Brief History of Macroeconomic Thought and Policy

2. Keynesian Economics in the 1960s and 1970s

Expansionary Policy and an Inflationary Gap

Kennedy proposed a tax cut in 1963, which Congress would approve the following year, after the president had been assassinated. In retrospect, we may regard the tax cut as representing a kind of a recognition lag ­– policy makers did not realize the economy had already reached what we now recognize was its potential output. Instead of closing a recessionary gap, the tax cut helped push the economy into an inflationary gap, as illustrated in Panel (b) of Figure 17.4 "The Two Faces of Expansionary Policy in the 1960s".

The expansionary policies, however, did not stop with the tax cut. Continued increases in federal spending for the newly expanded war in Vietnam and for President Lyndon Johnson's agenda of domestic programs, together with continued high rates of money growth, sent the aggregate demand curve further to the right. While President Johnson's Council of Economic Advisers recommended contractionary policy as early as 1965, macroeconomic policy remained generally expansionary through 1969. Wage increases began shifting the short-run aggregate supply curve to the left, but expansionary policy continued to increase aggregate demand and kept the economy in an inflationary gap for the last six years of the 1960s. Panel (b) of Figure 17.4 "The Two Faces of Expansionary Policy in the 1960s" shows expansionary policies pushing the economy beyond its potential output after 1963.

The 1960s had demonstrated two important lessons about Keynesian macroeconomic policy. First, stimulative fiscal and monetary policy could be used to close a recessionary gap. Second, fiscal policies could have a long implementation lag.
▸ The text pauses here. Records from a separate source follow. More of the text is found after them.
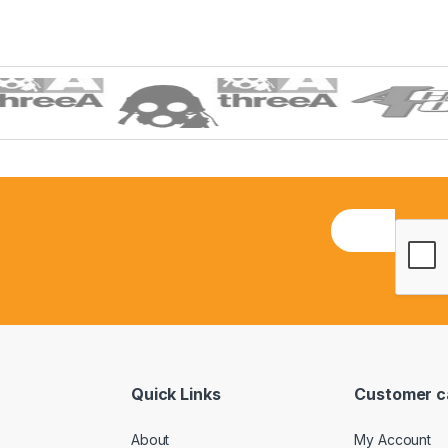
E
m
a
i
l
*
Quick Links
Customer c
About
My Account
The tax cut recommended by President Kennedy's economic advisers in 1961 was not enacted until 1964 ­– after the recessionary gap it was designed to fight had been closed. The tax increase recommended by President Johnson's economic advisers in 1965 was not passed until 1968 ­– after the inflationary gap it was designed to close had widened.

Macroeconomic policy after 1963 pushed the economy into an inflationary gap. The push into an inflationary gap did produce rising employment and a rising real GDP. But the inflation that came with it, together with other problems, would create real difficulties for the economy and for macroeconomic policy in the 1970s.